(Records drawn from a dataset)
_____
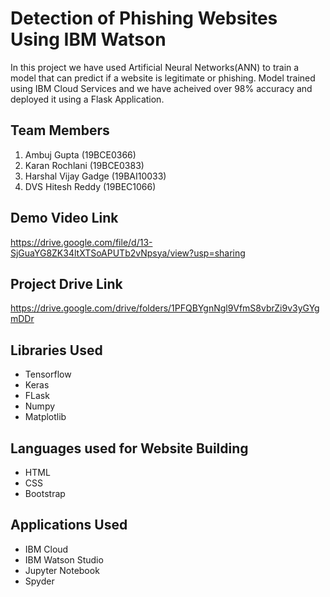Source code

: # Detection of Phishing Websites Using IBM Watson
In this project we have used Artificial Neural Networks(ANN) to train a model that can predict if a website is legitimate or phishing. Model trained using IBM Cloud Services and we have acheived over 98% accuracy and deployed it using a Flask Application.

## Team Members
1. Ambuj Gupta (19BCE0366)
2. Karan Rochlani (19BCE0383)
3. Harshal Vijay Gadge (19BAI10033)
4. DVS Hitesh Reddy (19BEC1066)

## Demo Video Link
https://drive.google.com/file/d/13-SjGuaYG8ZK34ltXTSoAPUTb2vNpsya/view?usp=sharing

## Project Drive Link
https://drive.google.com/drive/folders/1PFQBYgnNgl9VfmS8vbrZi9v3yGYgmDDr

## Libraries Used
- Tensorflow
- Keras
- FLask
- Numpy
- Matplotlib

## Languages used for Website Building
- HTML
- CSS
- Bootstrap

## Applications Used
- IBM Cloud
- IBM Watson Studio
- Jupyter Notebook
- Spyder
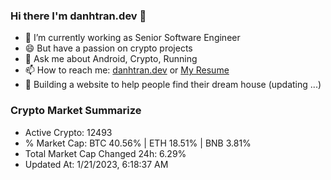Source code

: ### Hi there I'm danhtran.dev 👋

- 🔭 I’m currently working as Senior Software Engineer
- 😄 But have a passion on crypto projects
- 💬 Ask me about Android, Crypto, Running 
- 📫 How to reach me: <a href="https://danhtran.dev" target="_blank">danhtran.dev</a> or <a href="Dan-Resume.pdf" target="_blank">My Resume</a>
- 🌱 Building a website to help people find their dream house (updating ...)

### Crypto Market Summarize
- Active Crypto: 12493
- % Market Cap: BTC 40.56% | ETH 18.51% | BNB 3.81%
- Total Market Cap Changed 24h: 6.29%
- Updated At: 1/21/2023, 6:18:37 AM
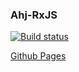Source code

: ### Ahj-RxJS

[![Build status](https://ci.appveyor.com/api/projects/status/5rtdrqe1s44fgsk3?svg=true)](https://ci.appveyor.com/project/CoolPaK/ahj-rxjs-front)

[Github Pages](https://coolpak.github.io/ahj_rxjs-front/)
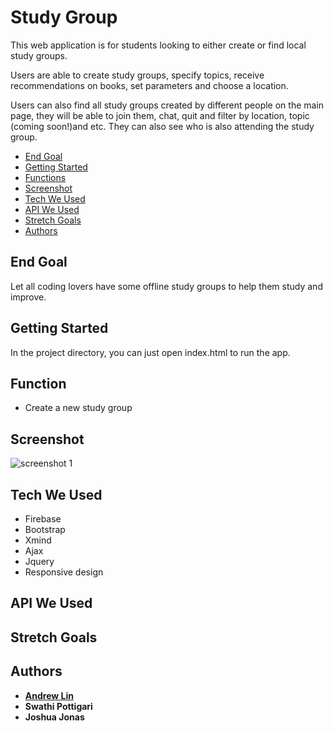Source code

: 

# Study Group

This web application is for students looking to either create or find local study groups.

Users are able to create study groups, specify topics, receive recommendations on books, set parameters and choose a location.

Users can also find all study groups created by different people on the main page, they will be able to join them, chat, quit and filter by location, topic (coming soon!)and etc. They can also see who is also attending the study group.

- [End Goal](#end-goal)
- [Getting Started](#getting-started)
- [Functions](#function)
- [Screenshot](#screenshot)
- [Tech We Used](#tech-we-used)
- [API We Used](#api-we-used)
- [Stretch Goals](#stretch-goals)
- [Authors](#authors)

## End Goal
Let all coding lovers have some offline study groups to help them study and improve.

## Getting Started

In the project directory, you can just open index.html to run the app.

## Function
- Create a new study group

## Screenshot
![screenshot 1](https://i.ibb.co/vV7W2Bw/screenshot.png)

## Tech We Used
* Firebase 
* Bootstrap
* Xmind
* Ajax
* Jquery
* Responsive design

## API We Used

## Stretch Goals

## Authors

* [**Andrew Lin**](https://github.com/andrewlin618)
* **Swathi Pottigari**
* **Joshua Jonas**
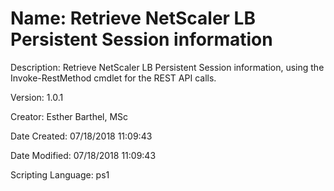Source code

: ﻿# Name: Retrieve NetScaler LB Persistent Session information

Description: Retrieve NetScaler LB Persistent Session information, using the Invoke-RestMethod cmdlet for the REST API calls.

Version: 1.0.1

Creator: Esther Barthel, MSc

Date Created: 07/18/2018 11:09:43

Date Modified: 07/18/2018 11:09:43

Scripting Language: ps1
_____
TASK GOAL.
From the records above, copy only the lines running from the line containing "In this project" to the line containing "- [Functions](#function)", both ends included. Leave the pictures out.

RESULT OF THE TASK.
In this project we have used Artificial Neural Networks(ANN) to train a model that can predict if a website is legitimate or phishing. Model trained using IBM Cloud Services and we have acheived over 98% accuracy and deployed it using a Flask Application.

## Team Members
1. Ambuj Gupta (19BCE0366)
2. Karan Rochlani (19BCE0383)
3. Harshal Vijay Gadge (19BAI10033)
4. DVS Hitesh Reddy (19BEC1066)

## Demo Video Link
https://drive.google.com/file/d/13-SjGuaYG8ZK34ltXTSoAPUTb2vNpsya/view?usp=sharing

## Project Drive Link
https://drive.google.com/drive/folders/1PFQBYgnNgl9VfmS8vbrZi9v3yGYgmDDr

## Libraries Used
- Tensorflow
- Keras
- FLask
- Numpy
- Matplotlib

## Languages used for Website Building
- HTML
- CSS
- Bootstrap

## Applications Used
- IBM Cloud
- IBM Watson Studio
- Jupyter Notebook
- Spyder
Source code

: ### Hi there I'm danhtran.dev 👋

- 🔭 I’m currently working as Senior Software Engineer
- 😄 But have a passion on crypto projects
- 💬 Ask me about Android, Crypto, Running 
- 📫 How to reach me: <a href="https://danhtran.dev" target="_blank">danhtran.dev</a> or <a href="Dan-Resume.pdf" target="_blank">My Resume</a>
- 🌱 Building a website to help people find their dream house (updating ...)

### Crypto Market Summarize
- Active Crypto: 12493
- % Market Cap: BTC 40.56% | ETH 18.51% | BNB 3.81%
- Total Market Cap Changed 24h: 6.29%
- Updated At: 1/21/2023, 6:18:37 AM
Source code

: ### Ahj-RxJS

[![Build status](https://ci.appveyor.com/api/projects/status/5rtdrqe1s44fgsk3?svg=true)](https://ci.appveyor.com/project/CoolPaK/ahj-rxjs-front)

[Github Pages](https://coolpak.github.io/ahj_rxjs-front/)
Source code

: 

# Study Group

This web application is for students looking to either create or find local study groups.

Users are able to create study groups, specify topics, receive recommendations on books, set parameters and choose a location.

Users can also find all study groups created by different people on the main page, they will be able to join them, chat, quit and filter by location, topic (coming soon!)and etc. They can also see who is also attending the study group.

- [End Goal](#end-goal)
- [Getting Started](#getting-started)
- [Functions](#function)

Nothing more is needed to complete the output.